Will This New Bike Solve All Your Bike-Thief Problems? Maybe.

Slate's Culture Blog
Aug. 25 2014 11:35 AM

Will This New Bike Solve All Your Bike-Thief Problems? Maybe.


Bike locks are the worst. They’re clunky and heavy and you often need more than one if you want to properly secure your wheels and seat. Also, they don’t always work—bike thieves can be ruthless. But what if your bike was the lock?

With the Yerka bike, instead of having to lug a separate apparatus around to secure your bike to a pole, you just wrap the bike around the pole. If someone tried to steal it, they’d essentially have to break the bike in the process, rendering it unusable, or at least making it impossible to ride the bike away after stealing it.


Created by three Chilean engineering students, the bike is designed so that the seat can be removed and the down tube split in two. The seat is then inserted through the two halves of the down tube and locked. If the pole is broken, there’s no seat to ride away on.
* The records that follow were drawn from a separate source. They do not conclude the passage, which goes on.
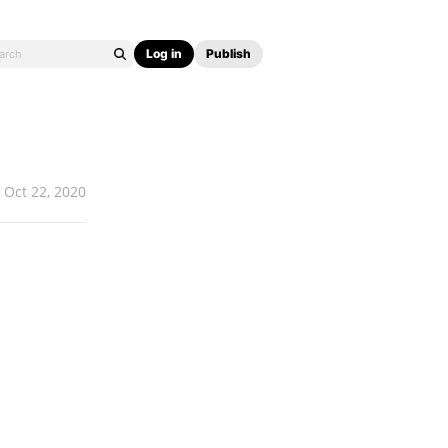
Log in
Publish
Oct 22, 2020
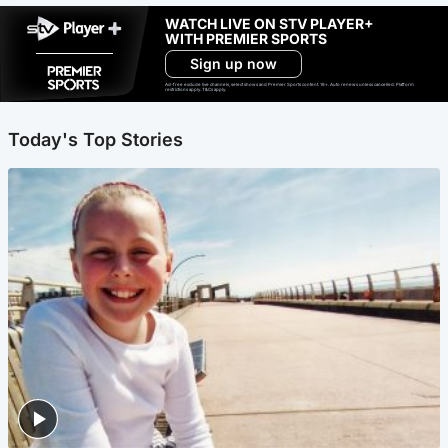
WATCH LIVE ON STV PLAYER+
WITH PREMIER SPORTS
Sign up now
Ad-free exclude live channels, select shows and Premier Sports content. 18+. Auto renews unless cancelled. Platform
restrictions apply. T&Cs apply.
Today's Top Stories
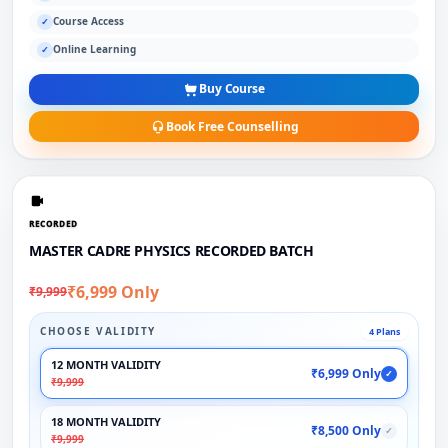
Course Access
✓
Online Learning
✓
Buy Course
Book Free Counselling
RECORDED
MASTER CADRE PHYSICS RECORDED BATCH
₹6,999 Only
₹9,999
CHOOSE VALIDITY
4 Plans
12 MONTH VALIDITY
₹6,999 Only
✓
₹9,999
18 MONTH VALIDITY
₹8,500 Only
✓
₹9,999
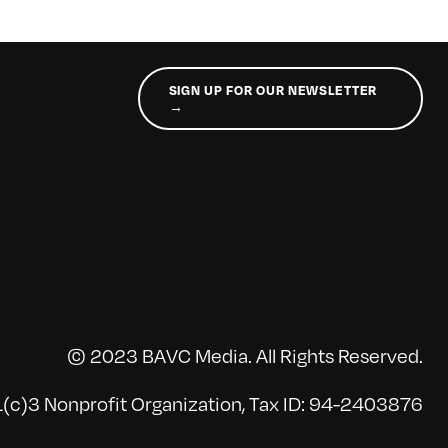
SIGN UP FOR OUR NEWSLETTER
→
© 2023 BAVC Media. All Rights Reserved.
(c)3 Nonprofit Organization, Tax ID: 94-2403876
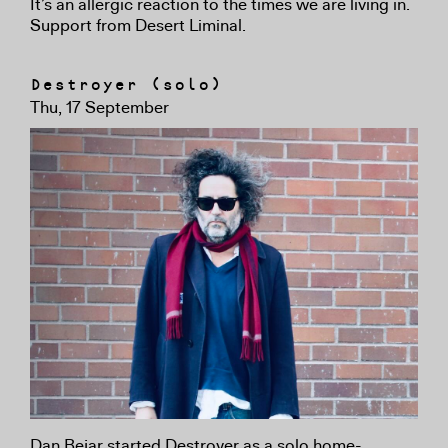
It’s an allergic reaction to the times we are living in.
Support from Desert Liminal.
Destroyer (solo)
Thu, 17 September
Dan Bejar started Destroyer as a solo home-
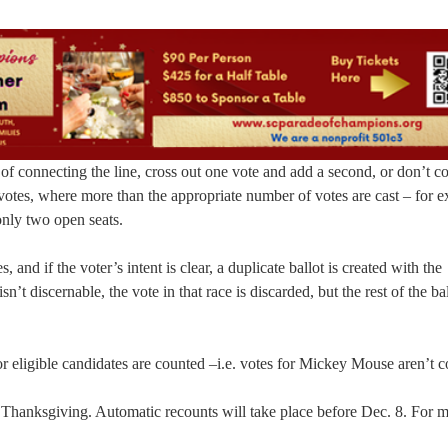
 of connecting the line, cross out one vote and add a second, or don’t c
-votes, where more than the appropriate number of votes are cast – for 
only two open seats.
nd if the voter’s intent is clear, a duplicate ballot is created with the
n’t discernable, the vote in that race is discarded, but the rest of the bal
 for eligible candidates are counted –i.e. votes for Mickey Mouse aren’t 
 Thanksgiving. Automatic recounts will take place before Dec. 8. For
There have been many innovations over the years that strive to make locking bikes up easier—from building lock holders on bikes to hiding them in the frame—but making the bike the actual lock seems to have more potential than most clever ideas. Or does it?

Setting aside the issue of crowded bike racks that may not have enough room for a lock that takes up so much horizontal space or a pole tall enough for the apparatus to wrap around, Treehugger points out a few major flaws with the Yerka bike: In addition to the added weight this would place on the bike, one good kick to the seat and it will be too dented to reattach, making it unridable not only for a potential thief, but for the owner as well. There’s also the little problem that any lock can be picked, and, in the end, this is just another lock cleverly disguised as a bike. Not to mention that the wheels aren’t secured.

The bike in the video is just a prototype, and perhaps they’ll work out some of these kinks. Either way, I can get behind any effort to make locking up my bike a smoother, and more secure, experience.

Miriam Krule is a Slate assistant editor.